“Damn it Jackson, hold that bastard down!” Coot tied a quick half hooey and put the J Lazy G brand on the calf.
Cooter T. Barneson was the ranch boss at the J Lazy G. He worked the high summer pastures in Wyoming. He had a crew of twelve seasoned oldtimers working with him. However, Jackson, TW, and Dex, and a drifter named Idaho were his experienced cowboys. Jackson was a short fellow who loved his Jack Daniels. He always had a pint of the stuff shoved in his back pocket. TW, short for Tobias Woss, was literally born in the saddle. Both his mother and father worked for the Lazy G. Dex was Tobias’s older son who wanted nothing to do with ranching but TW was determined to make a decent cowhand out of him. Idaho joined up last spring during the calving season to help wean the older calves from their mommas. “Now that’s a lousy job! Getting kicked, bit and snorted on by two hundred pounds of young prime beef can get damn old after a week or two.” But it was part of the job and Idaho was happy to oblige. Plus, it was free room and board and pocket money for his chewing tobacco.
One Saturday evening after branding Coot treated the cowhands to a little drinking and dancing. The boys headed into town, met up with some purty ladies and celebrated a hard week’s work. About 1: am Coot gathered up his crew and headed back to the ranch. Them boys were drunk as skunks on loco weed. On their way back they were so liquored up they got lost. Dex started whining about how he would miss his chance to say goodbye to his horny girlfriend Josie who was leaving for Tucumcari, New Mexico in the morning. TW knew his wife would be livid if he missed Sunday church service. Jackson and Idaho didn’t give a shit. They had no one to worry about them, so they kept drinking. Idaho and Jackson started singing or should I say howling, Johnny Cash’s, “Ring of Fire” . It annoyed Coot so much he shot a few rounds over their heads. It just made them sing louder.

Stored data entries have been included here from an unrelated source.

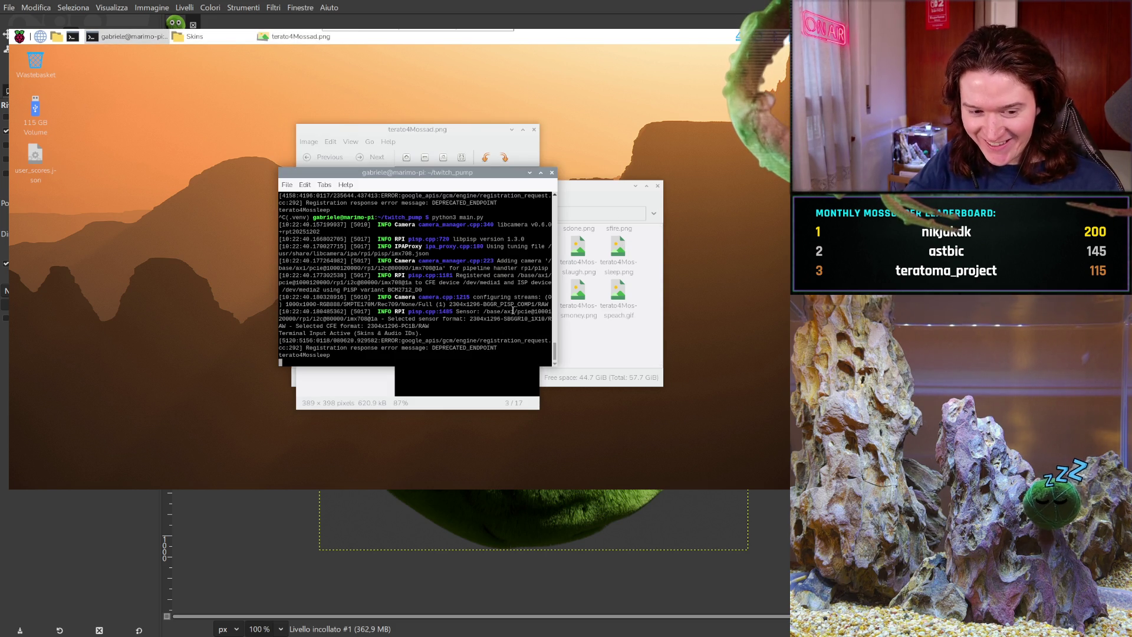
key("ctrl+c")
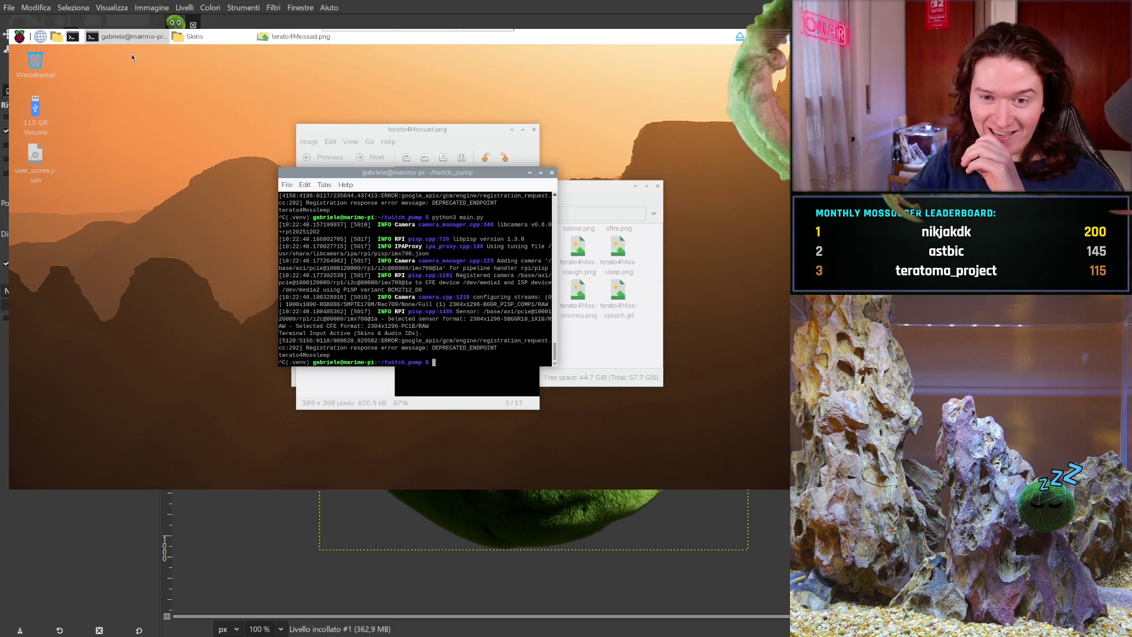
left_click(206, 40)
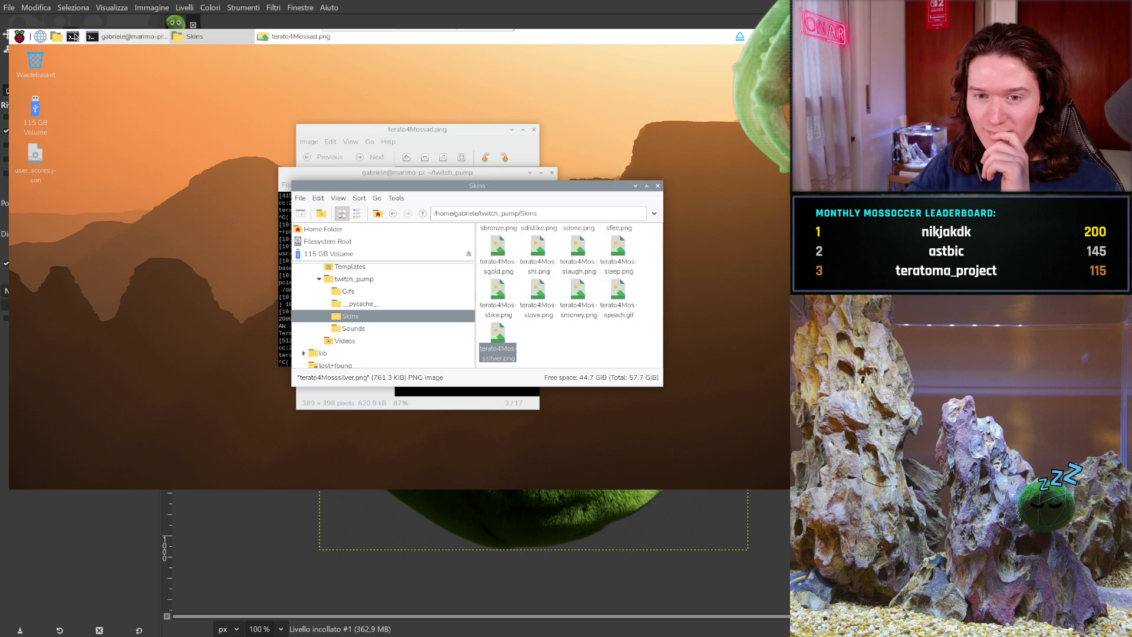
left_click(58, 38)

“I Fell Into A Burning Ring of Fire, I Went Down, Down, Down, and the Flames Went Higher”
“And It Burns, Burns, Burns, the Ring of Fire, the Ring of Fire”
At the end of the second verse Dex spotted a light in the distance. It was the bunkhouse. He kicked his horse into full gallop and headed towards the ranch. The others quickly caught up with him. Jackson and Idaho drank so much they had to take a serious leak. Both men stumbling to the single outhouse located beside the small corral. Jackson started running and pulling down to his pants, while Idaho fell onto the door. Jackson pushed Idaho out of the way and locked himself inside. He sat down to take what men call a long lazy pee. Idaho decided to hurry Jackson along. He pulled out his six-shooter and began blasting holes in the side of the outhouse!
Jackson hollered, “Stop shooting at me you crazy ass son-of-a-bitch! You almost shot off my fucking piss-slinger!”
Idaho kept shooting until Jackson jumped out of the outhouse with his wet pants hanging around his ankles. Idaho was laughing so hard he proceeded to pee all over Jackson’s boots. Jackson got so angry he grabbed a Lazy G branding iron and swore he would ram it up Idaho’s ass for ruining his boots.
By this time the entire ranch was awake and had gathered outside to see what all the commotion was about. The sight of Jackson and Idaho fighting in the dust with their piss soaked pants hanging down was hysterical. It took the entire ranch crew to break up the fight!
The next morning after both men had the chance to sleep it off Coot came by the bunkhouse holding two branding irons. He called them over by the outhouse and presented one to Jackson and the other to Idaho. They noticed the new brand on the door of the outhouse. It was a J with a P turned side-ways with the words, ‘Shoot Out at the J Lazy Pee’ burned into the wood. Coot said it was a gift from the ranch hands as a reminder of their infamous gunfight.
Now, truth-be-told, this shoot out never happened – as such. But it sure makes one hell of a great campfire story!
p.s. Okay, I know most of you greenhorns are asking What’s a half-hooey?

Sound’s like they weren’t the only ones to be smoke’n the Loco Weed there Missy. 😉 You know, my favorite brand will always be the famous 2 Lazy-two P. Now, let’s talk about that gal move’n on to Tucumcari…
HA HA HA HA, I like your brand better!! As far as ol’ Josie is concern I hear tell she’s got a terrible case of praire rash, ewww!
I know this sounds improbable, but I think I had this same experience when I had a shot or two of Jack Daniels recently. Okay, minus the man peeing stuff. And I don’t think anyone shot up my bathroom, but I can’t be sure. Great story, Deb!
How do you think we come up with these stories, Jack Daniels, baby, Jack Daniels!! LOL!